# The data
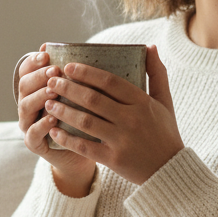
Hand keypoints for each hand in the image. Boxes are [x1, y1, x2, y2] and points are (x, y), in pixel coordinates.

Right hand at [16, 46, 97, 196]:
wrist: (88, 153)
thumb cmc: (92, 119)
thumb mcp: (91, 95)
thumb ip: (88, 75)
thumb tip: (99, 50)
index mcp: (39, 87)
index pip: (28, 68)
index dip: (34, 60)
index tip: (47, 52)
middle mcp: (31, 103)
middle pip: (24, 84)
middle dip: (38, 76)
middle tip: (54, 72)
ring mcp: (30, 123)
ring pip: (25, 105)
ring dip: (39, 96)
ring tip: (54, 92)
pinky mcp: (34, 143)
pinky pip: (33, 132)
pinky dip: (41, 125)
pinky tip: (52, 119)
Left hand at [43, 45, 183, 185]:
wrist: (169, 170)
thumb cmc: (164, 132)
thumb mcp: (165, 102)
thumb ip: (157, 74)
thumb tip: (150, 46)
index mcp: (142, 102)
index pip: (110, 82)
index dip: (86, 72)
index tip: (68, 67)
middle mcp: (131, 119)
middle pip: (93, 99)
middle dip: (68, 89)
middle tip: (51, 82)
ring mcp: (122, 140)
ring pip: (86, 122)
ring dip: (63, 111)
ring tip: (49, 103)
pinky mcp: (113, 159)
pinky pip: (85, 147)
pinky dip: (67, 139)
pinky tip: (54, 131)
==
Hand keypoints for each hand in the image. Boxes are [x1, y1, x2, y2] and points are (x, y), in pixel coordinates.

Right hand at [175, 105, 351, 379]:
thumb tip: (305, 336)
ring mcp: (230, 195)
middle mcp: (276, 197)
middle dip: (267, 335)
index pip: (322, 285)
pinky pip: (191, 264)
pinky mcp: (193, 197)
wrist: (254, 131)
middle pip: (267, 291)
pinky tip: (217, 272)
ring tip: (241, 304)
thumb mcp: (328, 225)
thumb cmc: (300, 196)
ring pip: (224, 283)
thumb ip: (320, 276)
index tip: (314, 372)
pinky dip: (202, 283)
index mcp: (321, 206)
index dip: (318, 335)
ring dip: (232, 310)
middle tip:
* * *
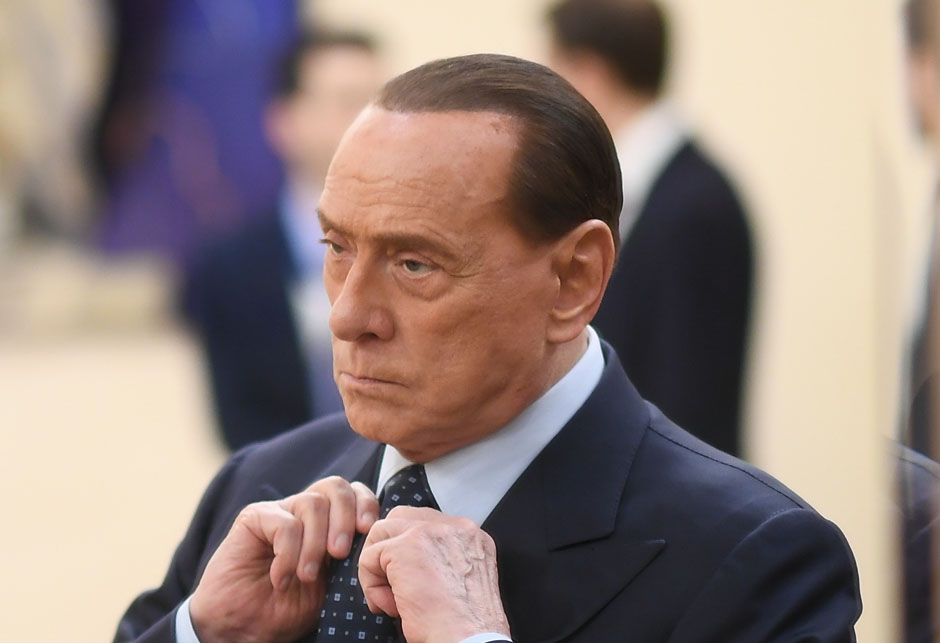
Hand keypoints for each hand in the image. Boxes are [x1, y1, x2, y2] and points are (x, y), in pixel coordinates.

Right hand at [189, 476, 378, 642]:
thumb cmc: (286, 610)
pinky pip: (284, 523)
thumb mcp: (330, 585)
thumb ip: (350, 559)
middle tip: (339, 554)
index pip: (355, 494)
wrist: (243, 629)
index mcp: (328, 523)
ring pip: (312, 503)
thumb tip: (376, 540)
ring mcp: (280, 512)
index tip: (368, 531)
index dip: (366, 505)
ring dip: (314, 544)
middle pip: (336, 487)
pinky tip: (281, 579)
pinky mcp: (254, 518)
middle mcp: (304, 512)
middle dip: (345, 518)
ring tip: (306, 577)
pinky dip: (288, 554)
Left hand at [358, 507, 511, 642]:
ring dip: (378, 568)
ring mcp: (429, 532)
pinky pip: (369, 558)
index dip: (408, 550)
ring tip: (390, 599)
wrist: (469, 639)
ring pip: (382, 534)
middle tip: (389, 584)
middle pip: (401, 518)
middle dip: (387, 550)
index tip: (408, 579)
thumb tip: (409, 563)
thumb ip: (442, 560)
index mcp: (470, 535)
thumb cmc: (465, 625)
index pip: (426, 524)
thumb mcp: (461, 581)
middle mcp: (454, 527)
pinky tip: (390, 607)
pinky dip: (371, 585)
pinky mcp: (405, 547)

# Exercise directions
In the material above, transcribe exactly the lines beginning at the one with "ring tip: (54, 92)" and ending at the one with "thumb tip: (150, 46)", both included.

# Reply to the exercise
ring tip: (54, 92)
pinky mcp: (34, 143)
pinky pip: (33, 132)
pinky dip: (41, 125)
pinky tip: (52, 119)
Left hand at [43, 45, 183, 185]:
wrist: (169, 170)
thumb cmc: (164, 132)
thumb mcp: (165, 102)
thumb ip: (157, 74)
thumb tip: (150, 46)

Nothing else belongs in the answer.